# [Your task]
Reproduce every one of the lines below character for character. Leave out the pictures.

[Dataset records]
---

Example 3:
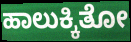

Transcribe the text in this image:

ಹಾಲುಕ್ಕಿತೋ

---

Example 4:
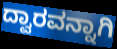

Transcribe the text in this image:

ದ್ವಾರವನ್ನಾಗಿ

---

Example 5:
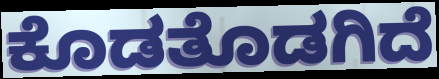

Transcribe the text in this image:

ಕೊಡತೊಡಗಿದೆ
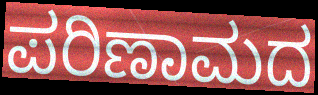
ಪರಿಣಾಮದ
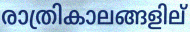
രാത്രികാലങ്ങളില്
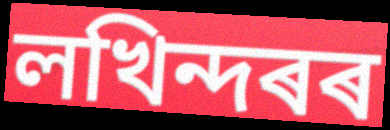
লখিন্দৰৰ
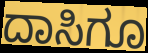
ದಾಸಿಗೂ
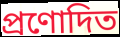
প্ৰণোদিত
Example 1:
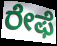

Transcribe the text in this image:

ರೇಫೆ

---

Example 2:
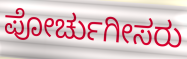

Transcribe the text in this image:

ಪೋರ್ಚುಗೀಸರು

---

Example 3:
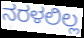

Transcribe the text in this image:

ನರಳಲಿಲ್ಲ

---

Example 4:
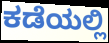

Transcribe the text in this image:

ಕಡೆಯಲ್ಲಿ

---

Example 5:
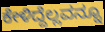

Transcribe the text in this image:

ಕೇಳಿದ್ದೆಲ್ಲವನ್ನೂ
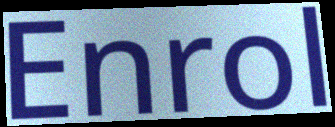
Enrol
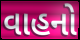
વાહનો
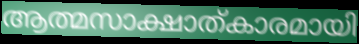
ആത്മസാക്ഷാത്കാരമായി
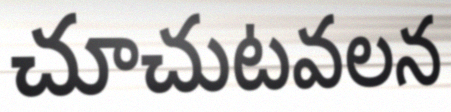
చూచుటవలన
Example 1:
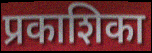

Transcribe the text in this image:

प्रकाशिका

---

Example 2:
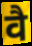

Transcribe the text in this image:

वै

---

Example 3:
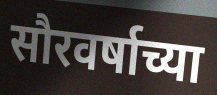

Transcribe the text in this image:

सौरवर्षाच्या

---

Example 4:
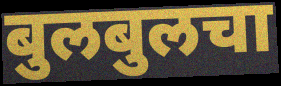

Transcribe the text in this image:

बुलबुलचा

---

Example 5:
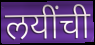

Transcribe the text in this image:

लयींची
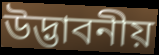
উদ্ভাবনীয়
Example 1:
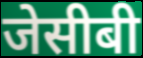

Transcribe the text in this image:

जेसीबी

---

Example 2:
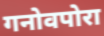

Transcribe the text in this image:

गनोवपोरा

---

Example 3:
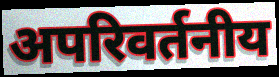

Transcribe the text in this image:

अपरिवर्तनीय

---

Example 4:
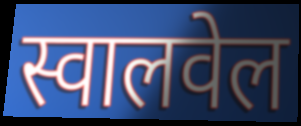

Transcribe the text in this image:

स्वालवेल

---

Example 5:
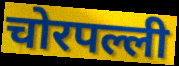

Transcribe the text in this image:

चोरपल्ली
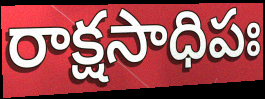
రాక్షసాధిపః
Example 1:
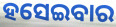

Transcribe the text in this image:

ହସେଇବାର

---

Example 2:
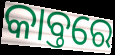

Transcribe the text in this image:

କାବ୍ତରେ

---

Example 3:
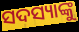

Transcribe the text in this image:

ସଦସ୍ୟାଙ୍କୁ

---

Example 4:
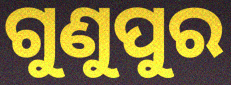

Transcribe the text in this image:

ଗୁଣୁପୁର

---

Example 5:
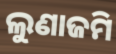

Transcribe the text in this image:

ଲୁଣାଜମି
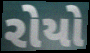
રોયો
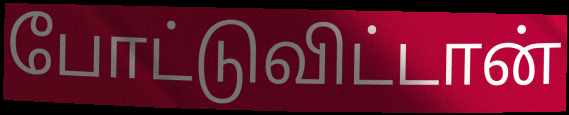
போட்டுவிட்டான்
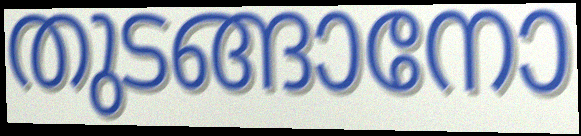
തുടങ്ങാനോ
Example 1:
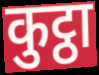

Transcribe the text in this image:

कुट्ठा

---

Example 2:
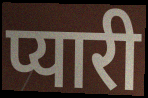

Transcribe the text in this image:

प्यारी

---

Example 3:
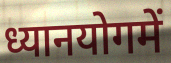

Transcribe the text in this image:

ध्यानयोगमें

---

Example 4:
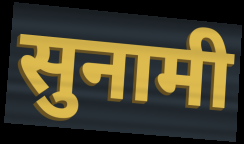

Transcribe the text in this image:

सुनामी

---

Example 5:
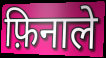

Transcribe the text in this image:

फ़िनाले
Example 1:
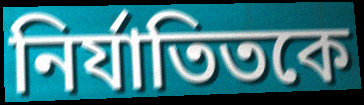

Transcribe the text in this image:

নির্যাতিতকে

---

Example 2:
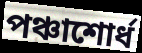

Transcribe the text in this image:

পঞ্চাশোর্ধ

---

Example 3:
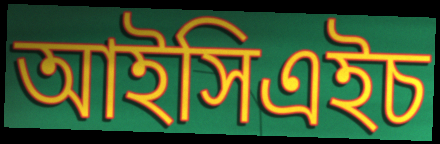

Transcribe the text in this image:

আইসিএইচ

# [Answer in full]
---

Example 3:

Transcribe the text in this image:

ಹಾಲುಕ್ಕಿತೋ

---

Example 4:

Transcribe the text in this image:

ದ್ವಾರವನ್ನಾಗಿ

---

Example 5:

Transcribe the text in this image:

ಕೊಡತೊಡಗಿದೆ
ಪರಿಣಾಮದ
രാത്രികാലങ്ങളില്
লখিন্দৰৰ
ದಾಸಿಗೂ
প্ৰণোদিত
Example 1:

Transcribe the text in this image:

ರೇಫೆ

---

Example 2:

Transcribe the text in this image:

ಪೋರ್ಚುಗೀಸರು

---

Example 3:

Transcribe the text in this image:

ನರಳಲಿಲ್ಲ

---

Example 4:

Transcribe the text in this image:

ಕಡೆಯಲ್ಲಿ

---

Example 5:

Transcribe the text in this image:

ಕೇಳಿದ್ದೆಲ್ಲವನ್ನೂ
Enrol
વાહનો
ആത്മസാക്ഷാത്കാരമായി
చూచుటవలన
Example 1:

Transcribe the text in this image:

प्रकाशिका

---

Example 2:

Transcribe the text in this image:

वै

---

Example 3:

Transcribe the text in this image:

सौरवर्षाच्या

---

Example 4:

Transcribe the text in this image:

बुलबुलचा

---

Example 5:

Transcribe the text in this image:

लयींची
উদ্ভাবনীয়
Example 1:

Transcribe the text in this image:

जेसीबी

---

Example 2:

Transcribe the text in this image:

गनोवपोरा

---

Example 3:

Transcribe the text in this image:

अपरिवर्तनीय

---

Example 4:

Transcribe the text in this image:

स्वालवेल

---

Example 5:

Transcribe the text in this image:

चोरपल्ली
రాక్షసాధిపః
Example 1:

Transcribe the text in this image:

ହସେଇବାର

---

Example 2:

Transcribe the text in this image:

କାବ୍ତରେ

---

Example 3:

Transcribe the text in this image:

ସଦସ୍ୟାଙ୍କୁ

---

Example 4:

Transcribe the text in this image:

ଗୁଣୁପୁର

---

Example 5:

Transcribe the text in this image:

ଲୁଣାଜମି
રોયો
போட்டுவிட்டான்
തുടങ്ങാനോ
Example 1:

Transcribe the text in this image:

कुट्ठा

---

Example 2:

Transcribe the text in this image:

प्यारी

---

Example 3:

Transcribe the text in this image:

ध्यानयोगमें

---

Example 4:

Transcribe the text in this image:

सुनामी

---

Example 5:

Transcribe the text in this image:

फ़िनाले
Example 1:

Transcribe the text in this image:

নির্যাতিতকে

---

Example 2:

Transcribe the text in this image:

পঞ্চাশোর্ধ

---

Example 3:

Transcribe the text in this image:

আইসিএইচ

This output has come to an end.